__DESCRIPTION OF THE TASK__
The output must consist only of the lines from the one with "משכירים לשוכרים של" through the end of the listing, restated exactly and free of pictures.

__DATA FOR ANALYSIS__
'''

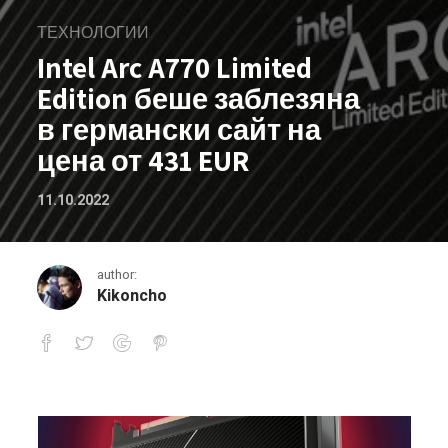
ТЕХНОЛОГИИ
Intel Arc A770 Limited
Edition беше заблезяна
в германски сайт на
цена от 431 EUR
11.10.2022
author:
Kikoncho
Intel Arc A770 Limited Edition беше 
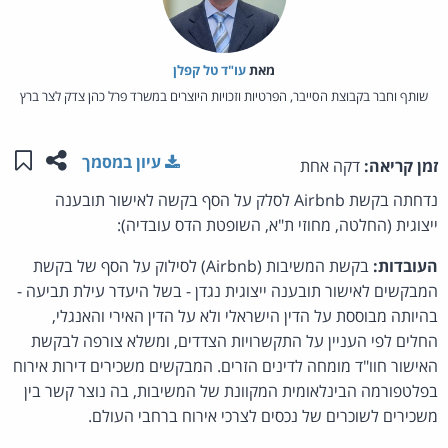
מאת‏
עו"ד טל קפלן
שותף וחבר בקבוצת הסייבר, הפרטיות וזכויות היוצרים במשרד פרל כהן צדק לצר ברץ
שתפו ע
שמו
עיון במסמך
זמן קריאה:
דקה אחת
נדחתה בקשת Airbnb לסלק על הסף בקשה לאישור תובענה
ייצוגית (החלטה, מחוזי ת"א, השופטת הדס עובדיה):
העובדות:
בקשת המשיבות (Airbnb) לסילוק על הסף של בקשת
המבקשים לאישור תובענה ייצוגית נגדן - בשל היעדר עילת תביעה -
בהיותה מבוססת על הדין הישראלי ולא על הדין האירי והאנגלי,
החלים לפי העניין על התקשרויות הצדדים, ומשלא צורפה לבקשת
האישור חוו"ד מומחה לדינים הזרים. המבקשים משכירים דירות אירוח
בפלטפורמה הבינלאומית המקוונת של המשיבות, בה נוצר קשר בין
משכירים לשוכרים של נכסים לצרכי אירוח ברחבי העולם.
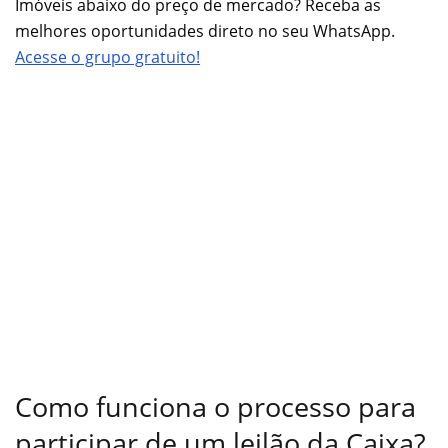
Imóveis abaixo do preço de mercado? Receba as
melhores oportunidades direto no seu WhatsApp.
Acesse o grupo gratuito!
Como funciona o processo para
participar de um leilão da Caixa?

'''

__ANSWER FOR THE TASK__
משכירים לשוכרים של נכסים לצרכי אירוח ברחבי העולם.
Imóveis abaixo do preço de mercado? Receba as
melhores oportunidades direto no seu WhatsApp.
Acesse o grupo gratuito!
Como funciona o processo para
participar de um leilão da Caixa?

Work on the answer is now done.